Brickell Park Sale Well Under Way Despite Outcry
Written by Paola Iuspa on May 3, 2001
By Paola Iuspa
The sale of Brickell Park is under way despite arguments from civic leaders that the deal will strip the community of a waterfront parcel with archaeological value.
An $18 million sales contract has been placed on the 2.3-acre park east of Brickell Avenue between the Sheraton Biscayne Bay Hotel and First Presbyterian Church.
Miami Commissioner Johnny Winton said he was aware of the deal and of the buyer’s intent to spend $1 million landscaping the Miami Circle archeological site, north of the park. He said the commission in 1999 committed $2 million from the sale toward preservation of the Miami Circle.
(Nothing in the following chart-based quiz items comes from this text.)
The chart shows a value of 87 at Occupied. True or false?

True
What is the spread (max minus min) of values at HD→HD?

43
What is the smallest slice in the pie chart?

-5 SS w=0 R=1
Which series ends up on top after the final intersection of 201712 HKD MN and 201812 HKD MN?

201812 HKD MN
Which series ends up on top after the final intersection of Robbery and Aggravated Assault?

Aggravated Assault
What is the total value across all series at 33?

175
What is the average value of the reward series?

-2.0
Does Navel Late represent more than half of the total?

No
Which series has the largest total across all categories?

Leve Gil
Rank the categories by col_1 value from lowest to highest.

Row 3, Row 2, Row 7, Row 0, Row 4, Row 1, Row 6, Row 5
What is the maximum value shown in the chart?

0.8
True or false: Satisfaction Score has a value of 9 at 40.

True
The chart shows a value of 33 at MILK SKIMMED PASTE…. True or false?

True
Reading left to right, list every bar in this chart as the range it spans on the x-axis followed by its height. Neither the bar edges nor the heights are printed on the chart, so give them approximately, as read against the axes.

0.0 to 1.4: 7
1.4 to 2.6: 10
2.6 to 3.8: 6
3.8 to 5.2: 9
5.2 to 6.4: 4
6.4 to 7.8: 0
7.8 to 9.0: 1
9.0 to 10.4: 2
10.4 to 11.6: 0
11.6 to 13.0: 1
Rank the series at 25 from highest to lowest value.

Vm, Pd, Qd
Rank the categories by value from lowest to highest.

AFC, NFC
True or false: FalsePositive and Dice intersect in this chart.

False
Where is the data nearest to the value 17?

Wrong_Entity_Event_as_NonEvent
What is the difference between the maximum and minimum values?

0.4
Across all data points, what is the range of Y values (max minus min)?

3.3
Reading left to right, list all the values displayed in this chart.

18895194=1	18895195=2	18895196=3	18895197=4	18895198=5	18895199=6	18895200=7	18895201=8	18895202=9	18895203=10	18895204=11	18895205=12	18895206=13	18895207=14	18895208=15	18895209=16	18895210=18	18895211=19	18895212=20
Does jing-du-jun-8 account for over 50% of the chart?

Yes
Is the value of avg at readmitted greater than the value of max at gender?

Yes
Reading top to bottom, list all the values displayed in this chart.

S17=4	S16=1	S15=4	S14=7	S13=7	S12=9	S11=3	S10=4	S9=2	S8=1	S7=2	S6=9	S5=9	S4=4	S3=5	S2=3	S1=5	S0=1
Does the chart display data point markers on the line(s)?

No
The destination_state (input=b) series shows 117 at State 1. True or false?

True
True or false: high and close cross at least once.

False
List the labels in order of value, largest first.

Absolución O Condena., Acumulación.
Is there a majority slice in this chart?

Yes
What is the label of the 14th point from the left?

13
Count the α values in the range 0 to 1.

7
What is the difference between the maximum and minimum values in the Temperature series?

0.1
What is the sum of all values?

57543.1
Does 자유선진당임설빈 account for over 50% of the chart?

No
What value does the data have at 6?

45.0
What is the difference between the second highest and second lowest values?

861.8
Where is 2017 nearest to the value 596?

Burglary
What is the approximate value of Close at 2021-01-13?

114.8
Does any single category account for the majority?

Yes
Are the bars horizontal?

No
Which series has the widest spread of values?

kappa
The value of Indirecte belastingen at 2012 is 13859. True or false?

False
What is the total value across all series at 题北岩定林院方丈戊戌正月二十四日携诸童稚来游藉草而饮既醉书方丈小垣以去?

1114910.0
But a resolution affirming that agreement was never passed, according to records.
The sale could end a 13-year dispute between the City of Miami and the Brickell family, which in 1925 donated the land for a park. If the sale goes through, the city and Brickell family would equally split the proceeds, according to the ’99 settlement.
Conflict started in 1987 when the city passed a resolution recognizing the site as prime for development and spelling out the city’s intent to sell. The Brickells filed suit to get land back.
The Brickell family, which used the land as a burial grounds, said they had given up the land with the condition the city keep it up and maintain it as a cemetery. Otherwise, it was to go back to the family, according to the document.
After years of litigation, it was agreed the Brickells would sell the property and distribute the proceeds between the city and family. The settlement placed the title in the hands of a trustee and established that both parties would share closing costs, including the trustee’s fee and a 3% brokerage commission.
Robert Gallagher, the Brickell family’s attorney, did not return phone calls to his office on Tuesday. Stephen Arbuckle, president of Maddux & Co. real estate, said he could not comment on the deal until the contract was filed and became public record.
Community groups have fought to preserve the park and have asked city commissioners to reconsider their position, said Jean Whipple, a member of Save Brickell Park Coalition.
Becky Roper Matkov, Dade Heritage Trust executive director, said the coalition, the Brickell Area Association and her group this week were analyzing alternatives available to prevent the sale. The Heritage Trust, she said, considered saving the park a priority.
"It will be a travesty to sell the last remaining green space on Brickell Avenue now that you have so many people choosing to live on Brickell," she said.
Ms. Matkov, who is a member of the state-created Miami Circle Planning Committee, said information about a buyer giving money to landscape the archeological site was "hogwash.
"That is nonsense. That has nothing to do with the park," she said. "We don’t even know what type of landscaping we want."
Save Brickell Park Coalition supporters include the Miami-Roads Neighborhood Civic Association, the Building Owners & Managers Association, the Greater Miami Chamber of Commerce and the Miccosukee Indian Tribe, whose representatives say the park has demonstrable archeological value and could be protected by federal and state law. Coalition members also have said rezoning the site for any other use could be legally challenged.